Maria Elisa Hospita
28 Mei 2019•Update: 28 Mei 2019
Hiba Sait
KHARTOUM
Steven Koutsis, diplomat atau kuasa usaha di Kedutaan Besar Amerika Serikat di Khartoum, telah bertemu dengan Yassir Arman, wakil pemimpin Gerakan Pembebasan Rakyat Sudan-Utara (SPLM-N), untuk membahas pembentukan "pemerintahan yang dipimpin sipil".

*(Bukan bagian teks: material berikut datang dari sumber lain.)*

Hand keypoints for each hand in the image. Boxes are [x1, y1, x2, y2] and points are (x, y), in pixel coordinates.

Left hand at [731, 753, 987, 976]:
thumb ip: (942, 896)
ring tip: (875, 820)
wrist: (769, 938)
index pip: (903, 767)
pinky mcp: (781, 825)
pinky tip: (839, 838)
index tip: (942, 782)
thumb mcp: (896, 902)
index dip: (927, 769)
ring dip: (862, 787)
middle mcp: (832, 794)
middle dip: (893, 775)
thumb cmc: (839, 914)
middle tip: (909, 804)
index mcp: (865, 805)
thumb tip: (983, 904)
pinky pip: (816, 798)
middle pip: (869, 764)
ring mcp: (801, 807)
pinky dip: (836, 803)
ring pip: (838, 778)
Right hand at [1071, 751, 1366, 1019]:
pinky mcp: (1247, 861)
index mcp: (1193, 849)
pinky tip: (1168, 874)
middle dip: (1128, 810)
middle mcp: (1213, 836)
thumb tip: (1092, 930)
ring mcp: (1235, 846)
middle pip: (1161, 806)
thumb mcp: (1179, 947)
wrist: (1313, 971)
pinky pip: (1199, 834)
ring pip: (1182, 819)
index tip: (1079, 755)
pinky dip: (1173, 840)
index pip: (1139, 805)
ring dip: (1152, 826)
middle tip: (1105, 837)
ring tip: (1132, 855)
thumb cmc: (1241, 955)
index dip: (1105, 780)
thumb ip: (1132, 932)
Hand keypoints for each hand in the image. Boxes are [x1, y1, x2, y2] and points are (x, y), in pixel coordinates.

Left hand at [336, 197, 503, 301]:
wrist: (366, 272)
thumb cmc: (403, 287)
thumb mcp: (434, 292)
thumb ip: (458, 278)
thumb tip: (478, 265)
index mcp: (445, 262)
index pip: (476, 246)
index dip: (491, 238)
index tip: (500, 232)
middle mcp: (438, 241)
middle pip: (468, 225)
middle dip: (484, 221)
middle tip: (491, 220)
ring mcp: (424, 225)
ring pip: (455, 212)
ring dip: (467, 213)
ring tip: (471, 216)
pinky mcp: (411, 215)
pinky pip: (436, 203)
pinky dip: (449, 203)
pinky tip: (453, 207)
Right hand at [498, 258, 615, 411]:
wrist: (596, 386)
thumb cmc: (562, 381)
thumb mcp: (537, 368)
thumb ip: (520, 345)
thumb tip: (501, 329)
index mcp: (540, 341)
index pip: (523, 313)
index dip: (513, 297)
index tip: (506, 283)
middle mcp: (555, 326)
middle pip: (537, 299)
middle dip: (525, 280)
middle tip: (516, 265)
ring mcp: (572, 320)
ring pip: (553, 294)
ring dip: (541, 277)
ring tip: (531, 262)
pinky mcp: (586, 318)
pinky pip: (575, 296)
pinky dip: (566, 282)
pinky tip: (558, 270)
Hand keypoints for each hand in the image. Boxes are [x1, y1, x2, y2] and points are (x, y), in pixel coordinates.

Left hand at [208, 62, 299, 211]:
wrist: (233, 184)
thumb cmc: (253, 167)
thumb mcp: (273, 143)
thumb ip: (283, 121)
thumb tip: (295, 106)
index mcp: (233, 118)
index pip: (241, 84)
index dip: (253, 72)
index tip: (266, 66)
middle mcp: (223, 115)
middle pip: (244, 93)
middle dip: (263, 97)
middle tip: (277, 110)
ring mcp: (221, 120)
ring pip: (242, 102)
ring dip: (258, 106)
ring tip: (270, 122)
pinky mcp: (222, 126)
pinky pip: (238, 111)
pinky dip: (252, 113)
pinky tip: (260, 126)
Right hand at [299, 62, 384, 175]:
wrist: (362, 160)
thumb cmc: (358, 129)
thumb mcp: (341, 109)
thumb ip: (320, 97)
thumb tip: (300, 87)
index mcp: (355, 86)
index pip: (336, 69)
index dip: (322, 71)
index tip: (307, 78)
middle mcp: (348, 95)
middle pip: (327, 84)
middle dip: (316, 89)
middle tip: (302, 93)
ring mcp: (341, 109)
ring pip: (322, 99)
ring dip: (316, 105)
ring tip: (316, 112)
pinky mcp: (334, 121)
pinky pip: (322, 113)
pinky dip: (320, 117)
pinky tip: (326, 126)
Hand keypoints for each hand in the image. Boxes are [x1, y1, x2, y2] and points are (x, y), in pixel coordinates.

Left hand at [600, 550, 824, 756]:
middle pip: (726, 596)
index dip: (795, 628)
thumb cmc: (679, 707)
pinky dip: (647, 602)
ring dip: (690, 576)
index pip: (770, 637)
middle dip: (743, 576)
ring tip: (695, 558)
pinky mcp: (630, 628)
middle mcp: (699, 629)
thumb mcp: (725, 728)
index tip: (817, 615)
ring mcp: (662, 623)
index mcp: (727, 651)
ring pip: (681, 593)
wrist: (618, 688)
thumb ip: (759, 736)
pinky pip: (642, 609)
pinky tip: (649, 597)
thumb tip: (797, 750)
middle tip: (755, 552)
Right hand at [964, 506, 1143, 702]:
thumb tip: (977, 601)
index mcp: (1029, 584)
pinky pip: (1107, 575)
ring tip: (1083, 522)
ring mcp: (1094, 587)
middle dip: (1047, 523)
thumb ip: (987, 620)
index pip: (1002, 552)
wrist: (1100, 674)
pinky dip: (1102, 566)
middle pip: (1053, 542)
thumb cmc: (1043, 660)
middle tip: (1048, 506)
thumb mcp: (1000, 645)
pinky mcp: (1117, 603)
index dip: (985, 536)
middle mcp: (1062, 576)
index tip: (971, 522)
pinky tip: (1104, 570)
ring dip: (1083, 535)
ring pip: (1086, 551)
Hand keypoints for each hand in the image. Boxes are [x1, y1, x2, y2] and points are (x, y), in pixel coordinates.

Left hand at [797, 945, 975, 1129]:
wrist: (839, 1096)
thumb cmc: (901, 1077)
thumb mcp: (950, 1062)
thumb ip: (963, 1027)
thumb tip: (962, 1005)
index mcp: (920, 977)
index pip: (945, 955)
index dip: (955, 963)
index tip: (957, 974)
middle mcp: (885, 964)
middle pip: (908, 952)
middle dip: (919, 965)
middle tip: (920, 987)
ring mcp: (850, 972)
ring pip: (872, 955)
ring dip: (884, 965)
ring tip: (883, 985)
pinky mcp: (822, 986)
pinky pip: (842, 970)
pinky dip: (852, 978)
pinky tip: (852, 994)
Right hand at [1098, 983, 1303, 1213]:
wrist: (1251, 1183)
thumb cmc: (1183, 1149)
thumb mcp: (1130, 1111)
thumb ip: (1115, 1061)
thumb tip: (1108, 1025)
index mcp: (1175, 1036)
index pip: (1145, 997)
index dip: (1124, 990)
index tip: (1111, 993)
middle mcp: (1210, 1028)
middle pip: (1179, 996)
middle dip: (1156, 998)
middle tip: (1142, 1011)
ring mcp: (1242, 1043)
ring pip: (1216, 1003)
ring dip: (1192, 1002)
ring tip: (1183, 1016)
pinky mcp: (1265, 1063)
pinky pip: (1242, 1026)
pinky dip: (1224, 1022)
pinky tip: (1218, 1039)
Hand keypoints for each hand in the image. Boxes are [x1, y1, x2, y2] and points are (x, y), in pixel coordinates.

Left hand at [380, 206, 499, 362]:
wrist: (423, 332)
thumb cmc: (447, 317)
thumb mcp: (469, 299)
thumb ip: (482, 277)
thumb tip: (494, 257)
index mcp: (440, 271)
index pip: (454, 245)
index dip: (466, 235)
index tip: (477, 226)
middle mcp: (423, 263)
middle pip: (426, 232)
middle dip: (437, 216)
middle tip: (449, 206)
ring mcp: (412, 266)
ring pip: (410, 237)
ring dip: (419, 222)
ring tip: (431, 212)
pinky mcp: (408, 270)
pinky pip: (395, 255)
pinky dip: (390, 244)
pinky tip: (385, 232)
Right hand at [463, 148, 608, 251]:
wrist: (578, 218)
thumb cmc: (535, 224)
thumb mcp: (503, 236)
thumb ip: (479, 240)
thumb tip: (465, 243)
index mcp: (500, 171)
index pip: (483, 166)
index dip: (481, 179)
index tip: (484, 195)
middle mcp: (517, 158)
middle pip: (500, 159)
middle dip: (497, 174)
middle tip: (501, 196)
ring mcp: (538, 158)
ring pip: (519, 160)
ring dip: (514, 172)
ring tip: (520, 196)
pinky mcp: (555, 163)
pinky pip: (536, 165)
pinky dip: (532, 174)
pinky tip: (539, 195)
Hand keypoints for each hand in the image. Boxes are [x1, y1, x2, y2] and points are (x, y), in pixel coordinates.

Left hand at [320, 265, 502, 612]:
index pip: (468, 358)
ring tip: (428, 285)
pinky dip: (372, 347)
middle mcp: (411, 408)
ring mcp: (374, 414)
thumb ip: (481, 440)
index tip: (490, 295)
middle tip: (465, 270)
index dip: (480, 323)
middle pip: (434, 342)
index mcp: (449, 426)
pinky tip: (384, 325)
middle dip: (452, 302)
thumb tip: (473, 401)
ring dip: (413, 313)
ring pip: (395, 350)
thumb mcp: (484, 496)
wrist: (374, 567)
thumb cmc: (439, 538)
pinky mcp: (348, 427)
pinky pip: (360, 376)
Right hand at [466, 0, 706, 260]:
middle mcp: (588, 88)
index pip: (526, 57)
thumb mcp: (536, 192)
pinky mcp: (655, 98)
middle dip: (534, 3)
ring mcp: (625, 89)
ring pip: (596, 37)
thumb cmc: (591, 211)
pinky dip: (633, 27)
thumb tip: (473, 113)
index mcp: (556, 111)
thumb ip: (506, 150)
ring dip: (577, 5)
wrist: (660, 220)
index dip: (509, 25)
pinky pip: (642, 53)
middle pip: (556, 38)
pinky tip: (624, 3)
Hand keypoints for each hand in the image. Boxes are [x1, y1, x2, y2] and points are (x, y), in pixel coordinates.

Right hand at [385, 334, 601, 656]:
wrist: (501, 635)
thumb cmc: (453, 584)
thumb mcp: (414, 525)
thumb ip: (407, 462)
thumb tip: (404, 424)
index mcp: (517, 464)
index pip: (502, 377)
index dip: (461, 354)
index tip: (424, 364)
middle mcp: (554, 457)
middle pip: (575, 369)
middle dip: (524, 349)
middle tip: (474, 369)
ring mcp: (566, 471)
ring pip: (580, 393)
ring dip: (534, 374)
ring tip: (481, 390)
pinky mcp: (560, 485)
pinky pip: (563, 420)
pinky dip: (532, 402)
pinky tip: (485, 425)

"Pengaturan untuk masa transisi harus mencakup dialog inklusif untuk perdamaian abadi. Semua faksi yang mau bergabung dalam proses harus diizinkan untuk kembali ke Sudan segera dan tanpa batasan," demikian pernyataan kedutaan.
Pertemuan Koutsis dengan Arman digelar di tengah aksi protes nasional setelah perundingan antara oposisi Sudan dan Dewan Militer Transisi (TMC) yang berkuasa berlangsung tanpa hasil.
Sebelumnya, pada Senin, TMC dan Koalisi Perubahan dan Kebebasan oposisi gagal menyepakati komposisi usulan "dewan transisi bersama" untuk menjalankan urusan negara sampai pemilihan presiden digelar.
Pada 11 April, pasukan militer Sudan menggulingkan al-Bashir yang telah berkuasa sejak 1989, menyusul aksi protes terhadap pemerintahannya yang telah berlangsung selama berbulan-bulan.
Saat ini dewan mengawasi "masa transisi" yang akan berlangsung selama dua tahun.
Namun, para demonstran tetap menggelar aksi protes untuk menuntut penyerahan kekuasaan dari dewan ke otoritas sipil sesegera mungkin.